A cette époque, Kurosawa revient d’un long séjour à l’étranger qui lui a permis de découvrir le cinéma américain. De retour dans son Japon natal, défait pendant la seconde guerre mondiale, le cinéaste s’implique dans la reconstruction idéologique de son pays. Une reconstruction surveillée par les Etats-Unis, qui tentent de faire de l’empire du soleil levant un pays pacifique et occidentalisé. Chien enragé (qui est daté de 1949) nous donne à voir un Japon qui s’adonne aux coutumes occidentales et qui surtout, les défend. Le personnage du commissaire peut étonner par son ton toujours moralisateur, critiquant avec verve ses concitoyens indignes, voleurs : perturbateurs dans la remise en marche du pays. Ce commissaire incarne le nouveau Japon, celui de l’ordre et de l’amour de la nation.
Du coté de l’intrigue, Chien enragé n’échappe pas à cette américanisation. On l’a dit, Kurosawa s’est inspiré des films noirs américains qu’il venait de découvrir auparavant. Il en résulte une simple opposition manichéenne entre le jeune policier et le voleur. Cette confrontation participe également au discours social du film. Le héros, sous les conseils du commissaire : ne s’écarte jamais de son but, faire respecter la loi à force de travail et de dévotion à la patrie. En face de lui, le voleur ne travaille pas, et vit dans un taudis. Le propos politique est fort : cette vermine est à remettre dans le droit chemin pour mettre le Japon sur de bons rails.

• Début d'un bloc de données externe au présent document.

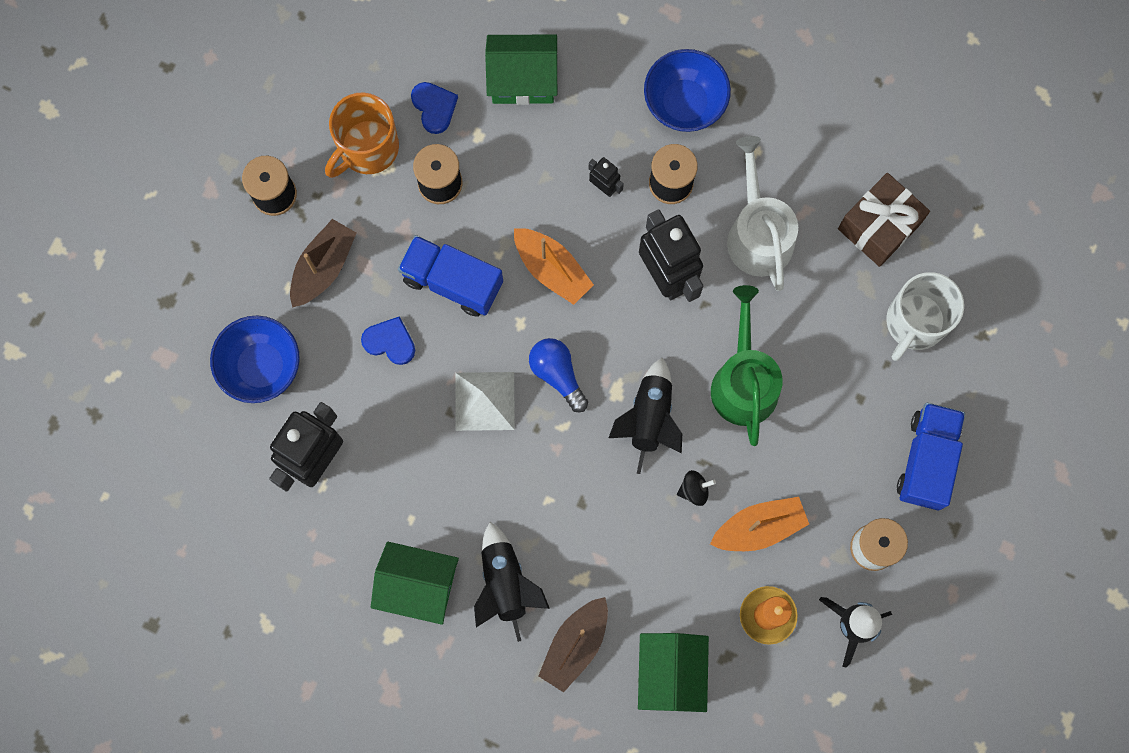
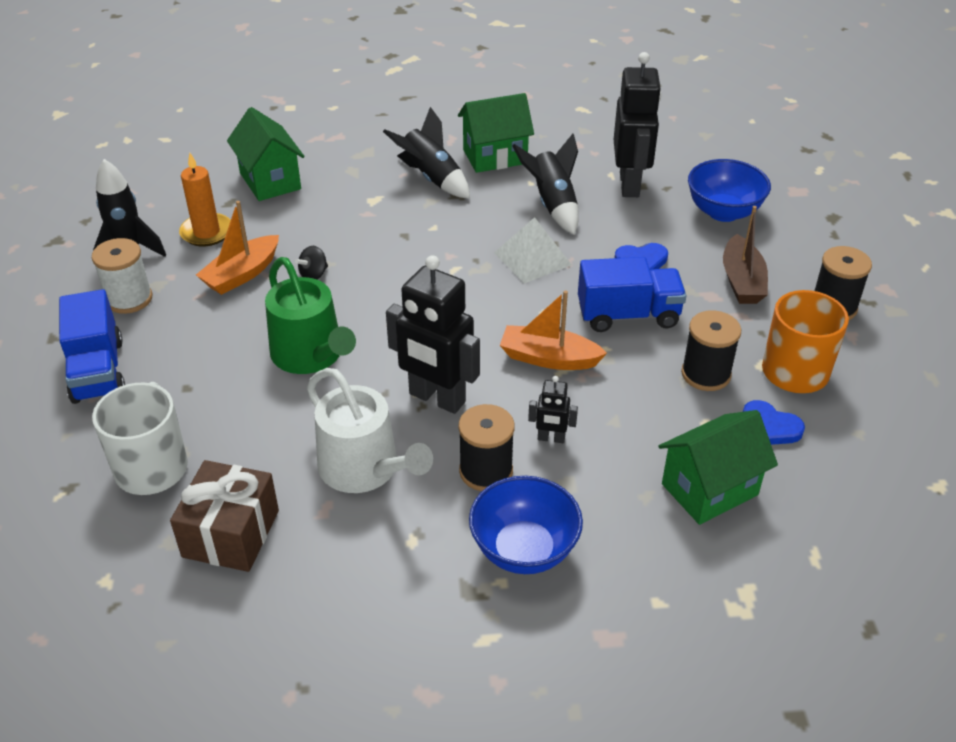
camera: 150 degrees right, 35 degrees down
blue light bulb [529,338,588,412] -> none
brown boat [538,597,608,692] -> none
black rocket [609,358,682,474] -> black rocket moved to [513,134,579,234]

Mais la qualité de Chien enragé ne repose pas uniquement sur ce scénario habile et puissant. La mise en scène de Kurosawa est elle aussi brillante, et contraste nettement avec le style plus virevoltant de ses œuvres à venir. Ici, il faut noter et apprécier le grand travail naturaliste qui nous est proposé. La description qu’il fait de cette société japonaise en pleine reconstruction n’oublie aucun détail. Dans les décors criant de réalisme, l’acteur Toshiro Mifune crève l’écran et incarne à la perfection les nouvelles valeurs de son pays : s’accoutumant avec aisance des codes du film noir américain. Tant sur le fond que sur la forme, Chien enragé est un très grand film. Il prouve l’immense talent de son auteur, permettant au public de découvrir une autre de ses facettes.